UPDATE: Senate Bill 29 has since been set again on the House Calendar for Monday, May 20th.
Despite having the support of over 90 percent of Texans, Republican Party of Texas priority legislation to ban taxpayer-funded lobbying received a potentially fatal blow in the Texas House on Friday morning.
Senate Bill 29 by State Sen. Bob Hall (R–Edgewood), which would bar the practice of governments from using taxpayer dollars to higher lobbyists who often work against taxpayers in the Texas Capitol, was passed by the state Senate last month. At the same time, legislation filed in the House by State Rep. Mayes Middleton (R–Wallisville) languished in the Calendars Committee, never being scheduled for a vote.
Conservatives had renewed hope for the bill, however, when the Senate’s version of the bill was scheduled for a vote in the House on Friday.
But shortly after the body gaveled in on Friday morning, State Rep. Dade Phelan (R–Beaumont) made a motion to take the bill off the calendar and send it back to the State Affairs Committee, which he chairs, reportedly in order to fix errors that could have enabled opponents to kill the bill on procedural grounds.

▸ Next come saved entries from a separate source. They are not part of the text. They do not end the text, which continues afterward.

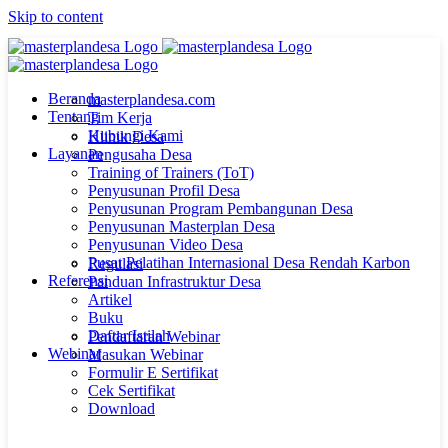
Skip to content
Beranda
masterplandesa.com
Tentang
Tim Kerja
Hubungi Kami
Klinik Desa
Layanan
Pengusaha Desa
Training of Trainers (ToT)
Penyusunan Profil Desa
Penyusunan Program Pembangunan Desa
Penyusunan Masterplan Desa
Penyusunan Video Desa
Pusat Pelatihan Internasional Desa Rendah Karbon
Regulasi
Referensi
Panduan Infrastruktur Desa
Artikel
Buku
Daftar Istilah
Pendaftaran Webinar
Webinar
Masukan Webinar
Formulir E Sertifikat
Cek Sertifikat
Download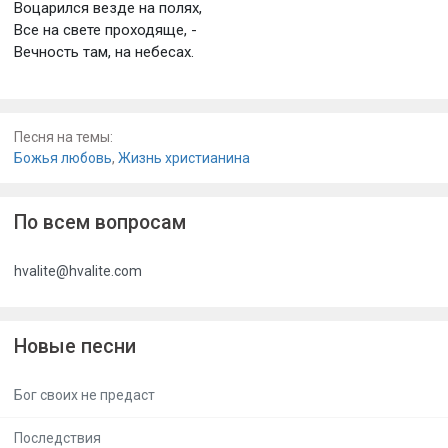
Воцарился везде на полях,
Все на свете проходяще, -
Вечность там, на небесах.
Песня на темы:
Божья любовь
,
Жизнь христианина
По всем вопросам
hvalite@hvalite.com
Новые песни
Бог своих не предаст
Последствия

With Tuesday’s deadline for Senate bills to be passed by the House, the chances of the bill being moved out of committee, being placed on a calendar by Sunday (the deadline for bills to be placed on the calendar), and receiving a vote just got drastically more narrow.

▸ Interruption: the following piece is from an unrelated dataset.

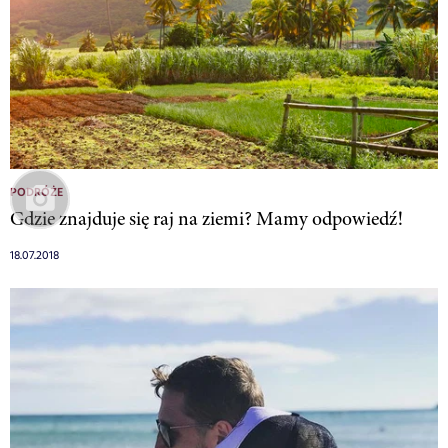
PODRÓŻE
Gdzie znajduje się raj na ziemi? Mamy odpowiedź!
18.07.2018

Even if the bill is rushed through the committee process, if it is placed on Monday or Tuesday’s calendar, Democrats and those in opposition will have the opportunity to “chub” the bill, or slow-roll debate on other bills ahead of it in order to avoid reaching the bill by midnight.
If the House is to have a chance of actually hearing the bill, members of the State Affairs and Calendars committees will have to act fast.